▶ [ASSIGNMENT]
Could you set down exactly the lines of the data below, starting at the one that holds "(151, 297) none" and ending at the one that holds "[215,865,369,882] (RA1911003010606) ->", both included, and only those?

▶ [AVAILABLE RECORDS]
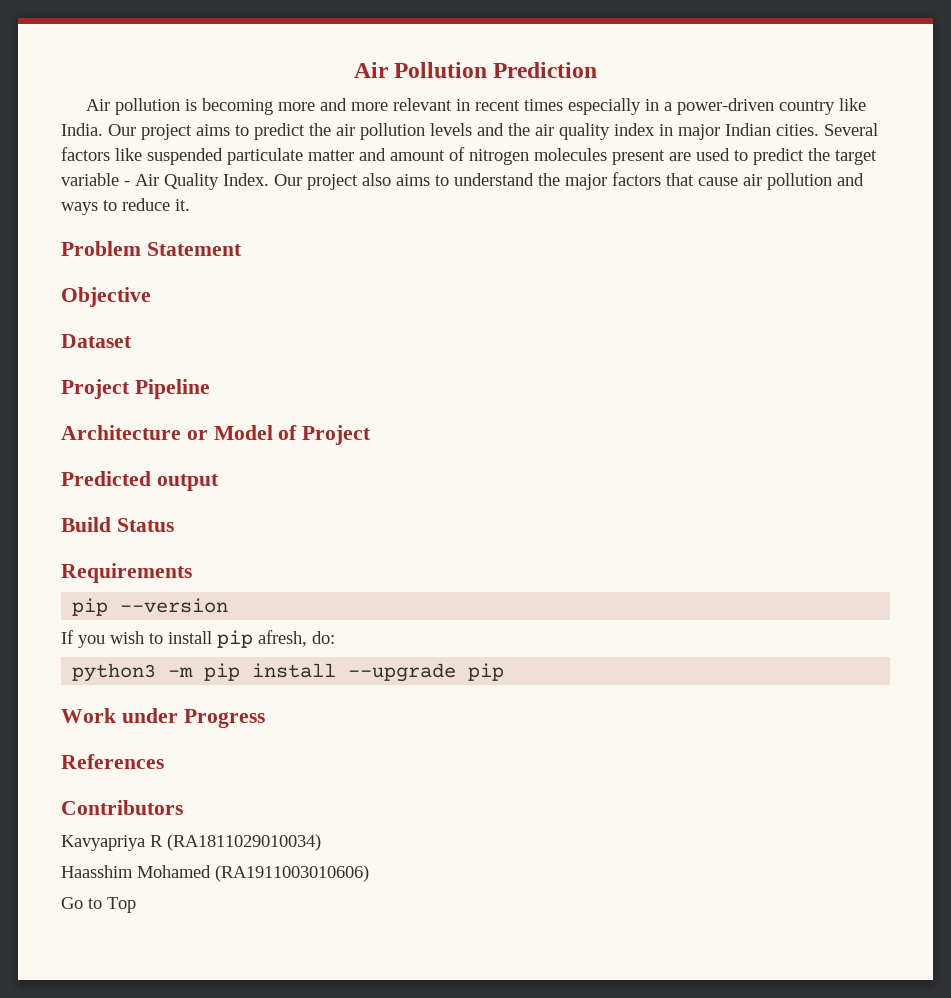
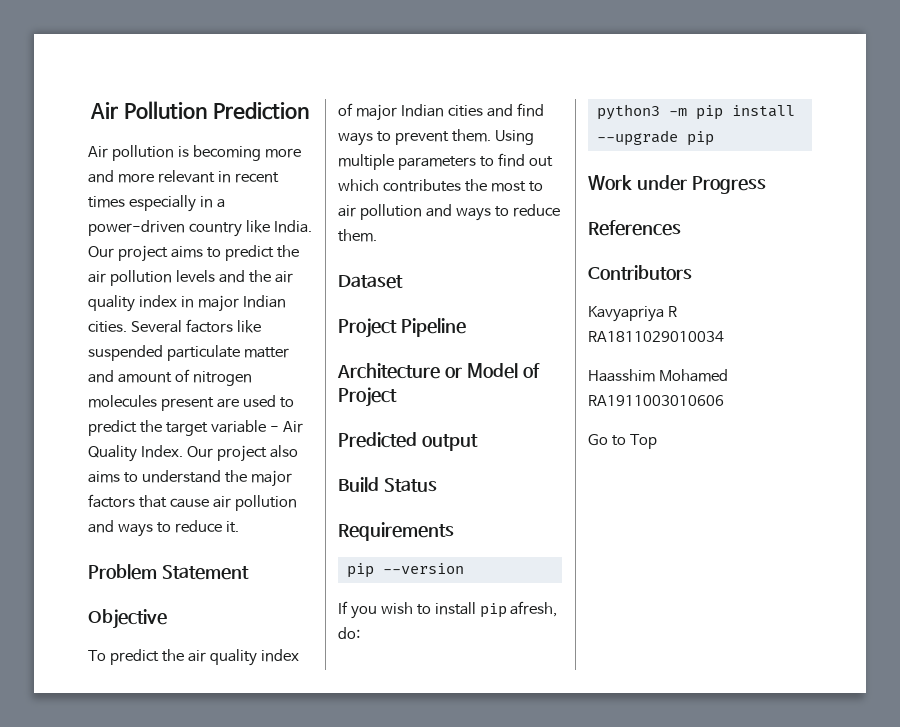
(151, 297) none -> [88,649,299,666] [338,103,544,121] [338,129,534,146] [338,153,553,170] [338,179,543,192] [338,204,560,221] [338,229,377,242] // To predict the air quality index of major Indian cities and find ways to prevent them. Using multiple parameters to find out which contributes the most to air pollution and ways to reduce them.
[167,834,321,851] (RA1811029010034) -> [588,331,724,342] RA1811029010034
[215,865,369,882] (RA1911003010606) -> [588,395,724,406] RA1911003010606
==
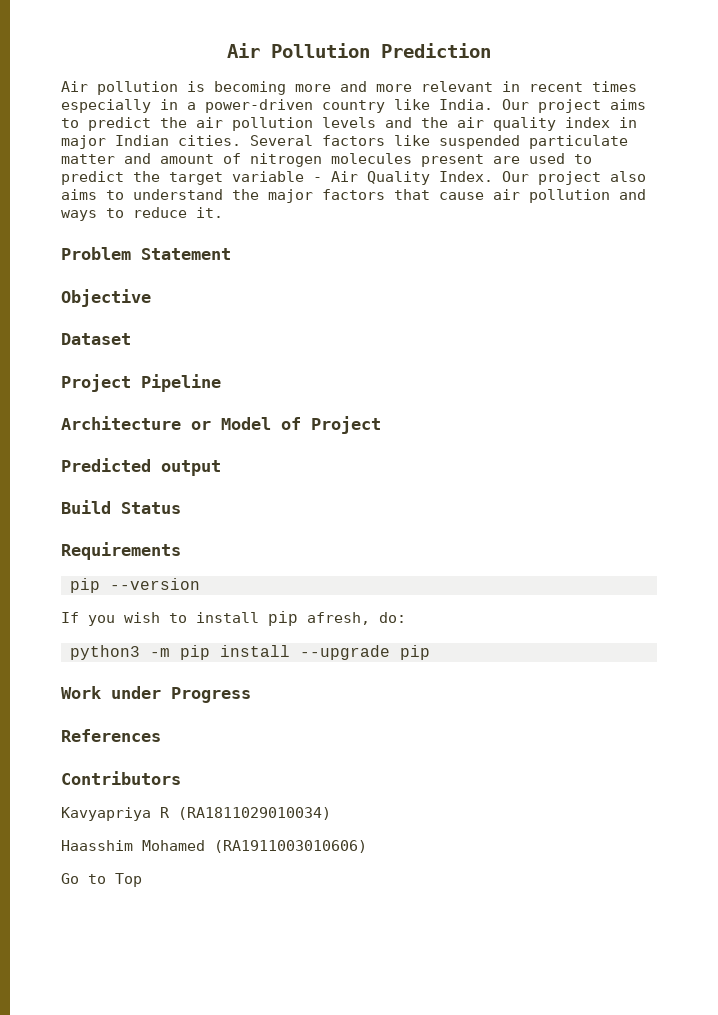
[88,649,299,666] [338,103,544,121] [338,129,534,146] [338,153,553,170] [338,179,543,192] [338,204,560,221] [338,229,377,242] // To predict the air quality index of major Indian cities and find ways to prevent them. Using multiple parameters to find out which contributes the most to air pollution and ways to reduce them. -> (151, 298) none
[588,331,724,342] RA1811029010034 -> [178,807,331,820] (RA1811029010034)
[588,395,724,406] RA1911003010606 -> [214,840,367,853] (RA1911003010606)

▶ [TASK ANSWER]
(151, 297) none -> [88,649,299,666] [338,103,544,121] [338,129,534,146] [338,153,553,170] [338,179,543,192] [338,204,560,221] [338,229,377,242] // To predict the air quality index of major Indian cities and find ways to prevent them. Using multiple parameters to find out which contributes the most to air pollution and ways to reduce them.
[167,834,321,851] (RA1811029010034) -> [588,331,724,342] RA1811029010034
[215,865,369,882] (RA1911003010606) -> [588,395,724,406] RA1911003010606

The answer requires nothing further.